KESEPIAN
Aku
mengawali malam ini dengan sebuah puisi :
Hari ini aku melihat
Helikopter melintas
rembulan
Di sisi gelap jerat
Hati yang menimbang
kesepian. (21 September 2012)
Dan
seperti biasa, kukirimkan pada beberapa orang kawan, hingga beberapa saat kemudian,
aku mendapati ponselku bergetar, sebuah pesan masuk.

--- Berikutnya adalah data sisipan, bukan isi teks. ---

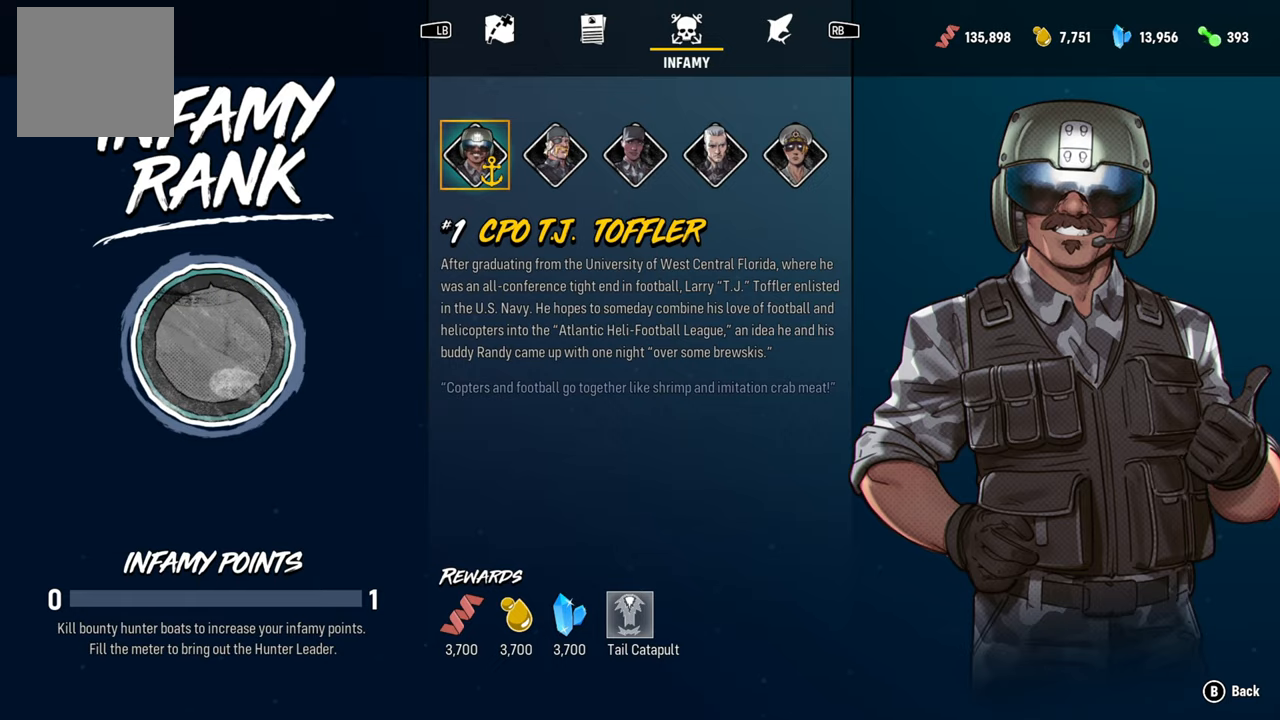
{"buttons": [], "left_stick": "center", "right_stick": "center", "events": [[200, "DPAD_RIGHT", "down"], [360, "DPAD_RIGHT", "up"]]}
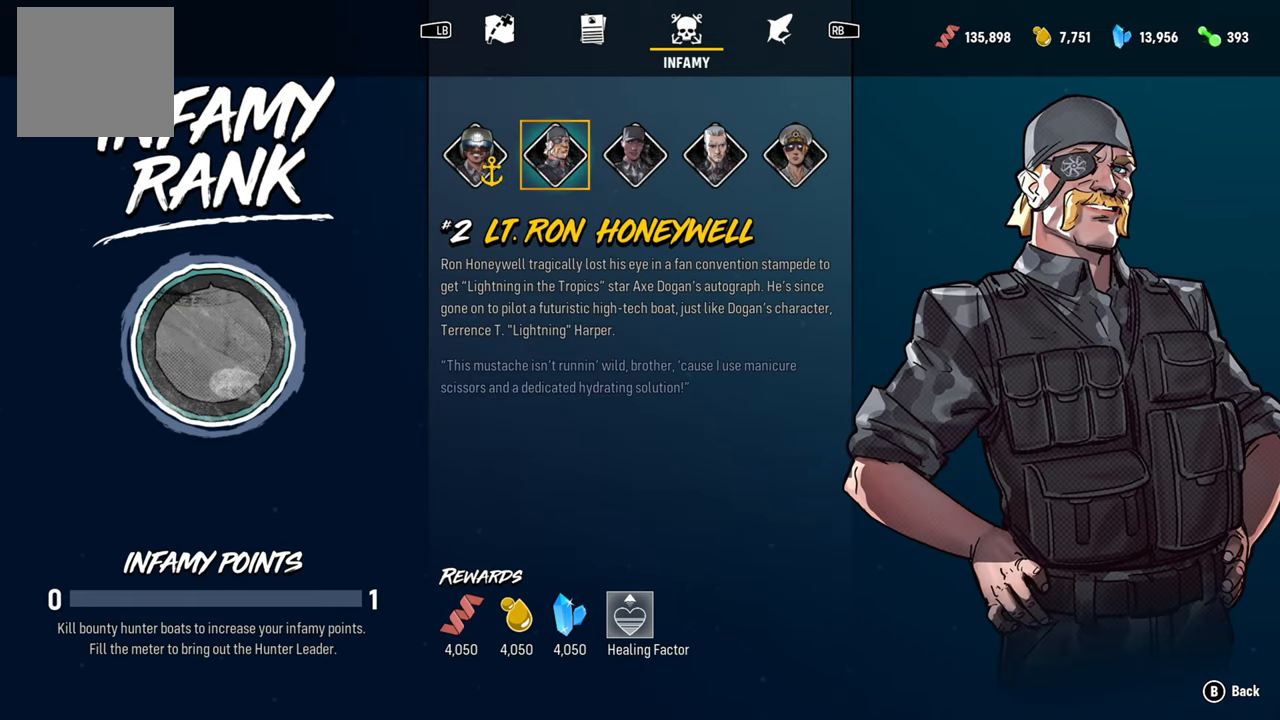
{"buttons": [], "left_stick": "center", "right_stick": "center", "events": [[260, "DPAD_RIGHT", "down"], [420, "DPAD_RIGHT", "up"]]}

Kenapa sih Teh, manusia suka
kesepian?
Begitu
bunyi pesan yang masuk ke ponselku. Pesan dari seorang adik di kampus. Aku
tersenyum. Sesungguhnya, aku tak benar-benar serius menulis puisi tadi. Aku
sedang duduk di angkot sambil membaca Sunya, sebuah antologi puisi karya Pak
Mudji Sutrisno. Karena cahaya lampu di angkot remang-remang, aku mengalihkan
pandangan ke arah jendela, menengok bulan yang tadi sempat kulihat berbentuk
sabit. Dan, aku sungguh-sungguh melihatnya, melihat sebuah helikopter melintas.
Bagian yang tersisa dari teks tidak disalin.